Le Rav ‘Hassid de Samarkand était à l’époque le Rav Chemariah Marinowski (dont le fils fut le Mohel très connu de Kfar Habad). Il ne prenait pour la préparation des matsot que des élèves de la Yéchivah, qui travaillaient de toute leur force et de tout leur cœur.
Je me souviens qu’une année, mon frère Ely avait travaillé du matin au soir à la cuisson des matsot, et avait reçu pour salaire … une matsah. Mais à l’époque, on savait apprécier ce que représente une matsah chemourah.
Il est arrivé, il y a une soixantaine d’années, qu’un Rav Loubavitch qui avait reçu après beaucoup d’effort une autorisation de quitter la Russie, fut convoqué par le KGB quelques jours avant son départ.

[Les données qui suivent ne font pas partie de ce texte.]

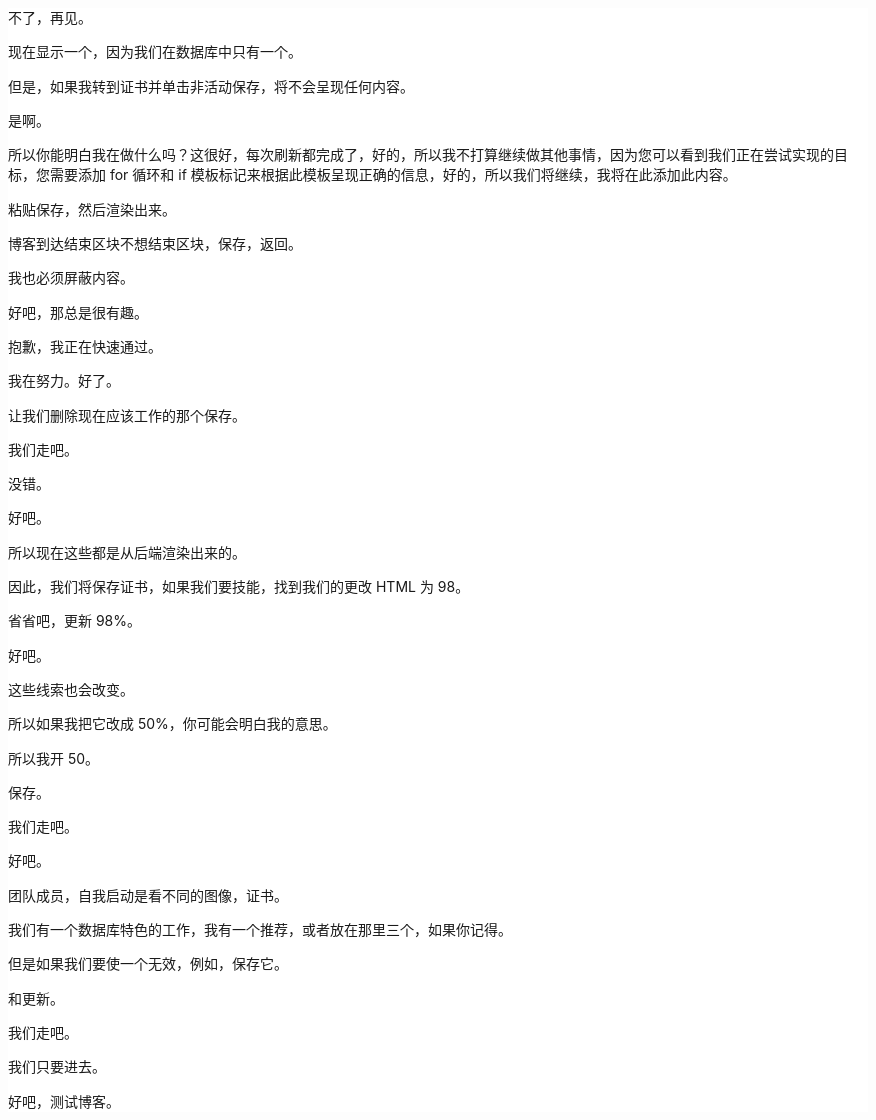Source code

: 不了，再见。

现在显示一个，因为我们在数据库中只有一个。

但是，如果我转到证书并单击非活动保存，将不会呈现任何内容。

是啊。

所以你能明白我在做什么吗？这很好，每次刷新都完成了，好的，所以我不打算继续做其他事情，因为您可以看到我们正在尝试实现的目标，您需要添加 for 循环和 if 模板标记来根据此模板呈现正确的信息，好的，所以我们将继续，我将在此添加此内容。

粘贴保存，然后渲染出来。

博客到达结束区块不想结束区块，保存，返回。

我也必须屏蔽内容。

好吧，那总是很有趣。

抱歉，我正在快速通过。

我在努力。好了。

让我们删除现在应该工作的那个保存。

我们走吧。

没错。

好吧。

所以现在这些都是从后端渲染出来的。

因此，我们将保存证书，如果我们要技能，找到我们的更改 HTML 为 98。

省省吧，更新 98%。

好吧。

这些线索也会改变。

所以如果我把它改成 50%，你可能会明白我的意思。

所以我开 50。

保存。

我们走吧。

好吧。

团队成员，自我启动是看不同的图像，证书。

我们有一个数据库特色的工作，我有一个推荐，或者放在那里三个，如果你记得。

但是如果我们要使一个无效，例如，保存它。

和更新。

我们走吧。

我们只要进去。

好吧，测试博客。
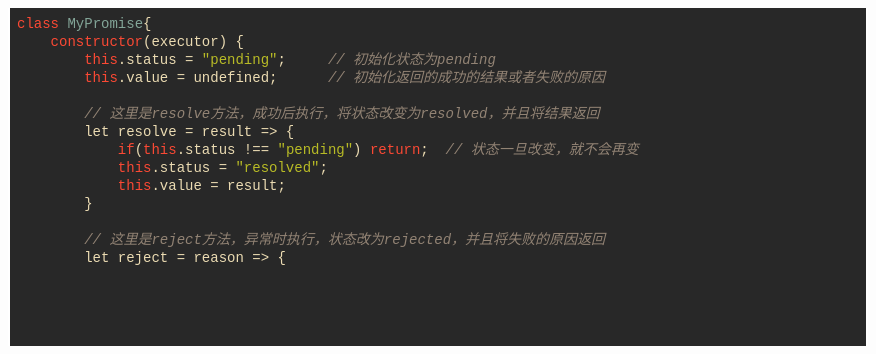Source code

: <pre style="font-size: inherit; color: inherit; line-height: inherit; margin: 0px; padding: 0px;"><code class="hljs kotlin" style="overflow-wrap: break-word; margin: 0px 2px; line-height: 18px; font-size: 14px; font-weight: normal; word-spacing: 0px; letter-spacing: 0px; font-family: Consolas, Inconsolata, Courier, monospace; border-radius: 0px; overflow-x: auto; padding: 0.5em; background: rgb(40, 40, 40); color: rgb(235, 219, 178); white-space: pre !important; word-wrap: normal !important; word-break: normal !important; overflow: auto !important; display: -webkit-box !important;"><span class="hljs-class" style="font-size: inherit; line-height: inherit; margin: 0px; padding: 0px; color: rgb(142, 192, 124); word-wrap: inherit !important; word-break: inherit !important;"><span class="hljs-keyword" style="font-size: inherit; line-height: inherit; margin: 0px; padding: 0px; color: rgb(251, 73, 52); word-wrap: inherit !important; word-break: inherit !important;">class</span>&nbsp;<span class="hljs-title" style="font-size: inherit; line-height: inherit; margin: 0px; padding: 0px; color: rgb(131, 165, 152); word-wrap: inherit !important; word-break: inherit !important;">MyPromise</span></span>{<br>&nbsp;&nbsp;&nbsp;&nbsp;<span class="hljs-keyword" style="font-size: inherit; line-height: inherit; margin: 0px; padding: 0px; color: rgb(251, 73, 52); word-wrap: inherit !important; word-break: inherit !important;">constructor</span>(executor)&nbsp;{<br>&nbsp;&nbsp;&nbsp;&nbsp;&nbsp;&nbsp;&nbsp;&nbsp;<span class="hljs-keyword" style="font-size: inherit; line-height: inherit; margin: 0px; padding: 0px; color: rgb(251, 73, 52); word-wrap: inherit !important; word-break: inherit !important;">this</span>.status&nbsp;=&nbsp;<span class="hljs-string" style="font-size: inherit; line-height: inherit; margin: 0px; padding: 0px; color: rgb(184, 187, 38); word-wrap: inherit !important; word-break: inherit !important;">"pending"</span>;&nbsp;&nbsp;&nbsp;&nbsp;&nbsp;<span class="hljs-comment" style="font-size: inherit; line-height: inherit; margin: 0px; padding: 0px; color: rgb(146, 131, 116); font-style: italic; word-wrap: inherit !important; word-break: inherit !important;">//&nbsp;初始化状态为pending</span><br>&nbsp;&nbsp;&nbsp;&nbsp;&nbsp;&nbsp;&nbsp;&nbsp;<span class="hljs-keyword" style="font-size: inherit; line-height: inherit; margin: 0px; padding: 0px; color: rgb(251, 73, 52); word-wrap: inherit !important; word-break: inherit !important;">this</span>.value&nbsp;=&nbsp;undefined;&nbsp;&nbsp;&nbsp;&nbsp;&nbsp;&nbsp;<span class="hljs-comment" style="font-size: inherit; line-height: inherit; margin: 0px; padding: 0px; color: rgb(146, 131, 116); font-style: italic; word-wrap: inherit !important; word-break: inherit !important;">//&nbsp;初始化返回的成功的结果或者失败的原因</span><br><br>&nbsp;&nbsp;&nbsp;&nbsp;&nbsp;&nbsp;&nbsp;&nbsp;<span class="hljs-comment" style="font-size: inherit; line-height: inherit; margin: 0px; padding: 0px; color: rgb(146, 131, 116); font-style: italic; word-wrap: inherit !important; word-break: inherit !important;">//&nbsp;这里是resolve方法，成功后执行，将状态改变为resolved，并且将结果返回</span><br>&nbsp;&nbsp;&nbsp;&nbsp;&nbsp;&nbsp;&nbsp;&nbsp;let&nbsp;resolve&nbsp;=&nbsp;result&nbsp;=&gt;&nbsp;{<br>&nbsp;&nbsp;&nbsp;&nbsp;&nbsp;&nbsp;&nbsp;&nbsp;&nbsp;&nbsp;&nbsp;&nbsp;<span class="hljs-keyword" style="font-size: inherit; line-height: inherit; margin: 0px; padding: 0px; color: rgb(251, 73, 52); word-wrap: inherit !important; word-break: inherit !important;">if</span>(<span class="hljs-keyword" style="font-size: inherit; line-height: inherit; margin: 0px; padding: 0px; color: rgb(251, 73, 52); word-wrap: inherit !important; word-break: inherit !important;">this</span>.status&nbsp;!==&nbsp;<span class="hljs-string" style="font-size: inherit; line-height: inherit; margin: 0px; padding: 0px; color: rgb(184, 187, 38); word-wrap: inherit !important; word-break: inherit !important;">"pending"</span>)&nbsp;<span class="hljs-keyword" style="font-size: inherit; line-height: inherit; margin: 0px; padding: 0px; color: rgb(251, 73, 52); word-wrap: inherit !important; word-break: inherit !important;">return</span>;&nbsp;&nbsp;<span class="hljs-comment" style="font-size: inherit; line-height: inherit; margin: 0px; padding: 0px; color: rgb(146, 131, 116); font-style: italic; word-wrap: inherit !important; word-break: inherit !important;">//&nbsp;状态一旦改变，就不会再变</span><br>&nbsp;&nbsp;&nbsp;&nbsp;&nbsp;&nbsp;&nbsp;&nbsp;&nbsp;&nbsp;&nbsp;&nbsp;<span class="hljs-keyword" style="font-size: inherit; line-height: inherit; margin: 0px; padding: 0px; color: rgb(251, 73, 52); word-wrap: inherit !important; word-break: inherit !important;">this</span>.status&nbsp;=&nbsp;<span class="hljs-string" style="font-size: inherit; line-height: inherit; margin: 0px; padding: 0px; color: rgb(184, 187, 38); word-wrap: inherit !important; word-break: inherit !important;">"resolved"</span>;<br>&nbsp;&nbsp;&nbsp;&nbsp;&nbsp;&nbsp;&nbsp;&nbsp;&nbsp;&nbsp;&nbsp;&nbsp;<span class="hljs-keyword" style="font-size: inherit; line-height: inherit; margin: 0px; padding: 0px; color: rgb(251, 73, 52); word-wrap: inherit !important; word-break: inherit !important;">this</span>.value&nbsp;=&nbsp;result;<br>&nbsp;&nbsp;&nbsp;&nbsp;&nbsp;&nbsp;&nbsp;&nbsp;}<br><br>&nbsp;&nbsp;&nbsp;&nbsp;&nbsp;&nbsp;&nbsp;&nbsp;<span class="hljs-comment" style="font-size: inherit; line-height: inherit; margin: 0px; padding: 0px; color: rgb(146, 131, 116); font-style: italic; word-wrap: inherit !important; word-break: inherit !important;">//&nbsp;这里是reject方法，异常时执行，状态改为rejected，并且将失败的原因返回</span><br>&nbsp;&nbsp;&nbsp;&nbsp;&nbsp;&nbsp;&nbsp;&nbsp;let&nbsp;reject&nbsp;=&nbsp;reason&nbsp;=&gt;&nbsp;{<br>&nbsp;&nbsp;&nbsp;&nbsp;&nbsp;&nbsp;&nbsp;&nbsp;&nbsp;&nbsp;&nbsp;&nbsp;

Après beaucoup d’hésitations quant au sort qui lui serait réservé lors de cette entrevue, il se rendit au rendez-vous. Le chef du bureau local du KGB lui demanda directement : Mr le Rabbin, les matsot rondes, c’est une obligation ou c’est un hidour ? Le Rav était surpris de cette question qui à l’évidence devait contenir un piège. Le commissaire saisit son hésitation, et expliqua : nous avons ici un jeune prisonnier de 18 ans, qui nous a déclaré que s’il ne recevait pas de matsah ronde de votre main, il jeûnerait pendant toute la fête… Si c’est une obligation nous ferons ce qu’il faut. Mais si c’est pour nous faire tourner en bourrique, c’est autre chose.
« C’est une obligation » trancha le Rav. Et il fut prié par le commissaire d’apporter lui-même des matsot au jeune homme.
Et qui était le jeune homme ? Le Rav Ben Tsion Chemtov (qui devint le beau-père du Rav Chmouel Azimov de Paris, du Rav Raskin du Maroc et du Rav Sudak de Londres).